Every year members of governmental agencies, in state Houses and Senate halls, in our national's Congress people seeking political power feed the nonsensical notion that if we make a thing illegal it stops happening. As a result new laws are passed without thoughtful consideration of how other laws are affected, if other laws should be amended or recodified or rescinded and a change in federal law can take a long time to seep down to Two Egg, Florida. Personally I'd like to find candidates who promise to write no new laws, to only clarify, repair and recodify the millions of rules, regulations, laws, court case precedents and rulings to attempt to make the law possible to obey.
Mens rea, the requirement that there is intent to harm, is too often being replace with the "make an example and other people won't do this." But with the millions of rules (just think of the tax code with books of statues, Revenue Proclamations trying to clarify the law, Letter Rulings trying to address whether or not a particular course of action might or might not be illegal/actionable and the Tax Courts, the U.S. Courts of Federal Claims, District Courts and Bankruptcy Courts and the U.S. Courts of Appeals findings and rulings. And that is JUST the federal tax code.
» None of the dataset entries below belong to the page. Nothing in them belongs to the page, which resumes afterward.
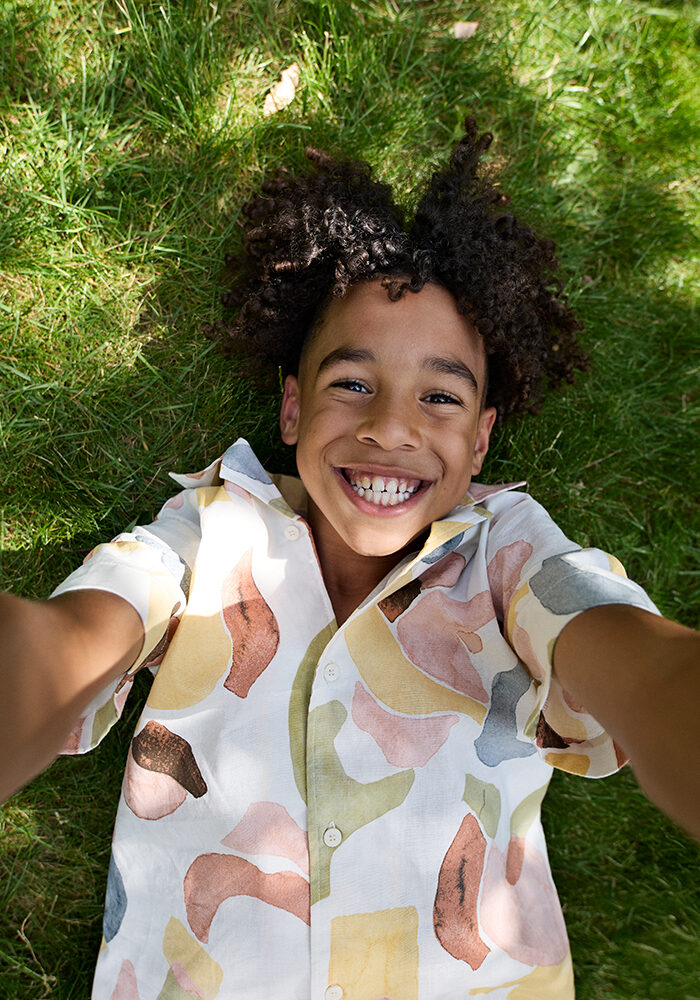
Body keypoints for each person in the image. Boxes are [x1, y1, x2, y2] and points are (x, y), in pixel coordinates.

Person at [0, 119, 697, 1000]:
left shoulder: (509, 551)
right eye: (352, 383)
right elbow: (78, 637)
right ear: (292, 411)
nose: (392, 427)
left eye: (439, 397)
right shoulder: (212, 530)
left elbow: (629, 653)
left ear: (481, 441)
Now add the tax rules, laws and regulations in 50 states and the District of Columbia) it is frustrating for citizens. People often are so worried about "getting into trouble" knowingly pay higher taxes than the law provides, or lacking the financial resources to defend themselves, allow a disallowed deduction to stand because it is too expensive to fight what may be only a poorly trained examiner. While even trained legal professionals have trouble giving a clear response when a question is asked (have you ever emailed the IRS with a question?) people at all levels of literacy and education are held accountable for errors of both omission and commission.
So we are coming far too close to a nation where if anyone looks hard enough at anyone else they can probably find a mistake and if the person looking has "clout" and person being looked at does not, they are truly in a mess.
I suggest we ask our representatives and senators regularly what they have recodified or rescinded recently in the interest of moving toward a more just society.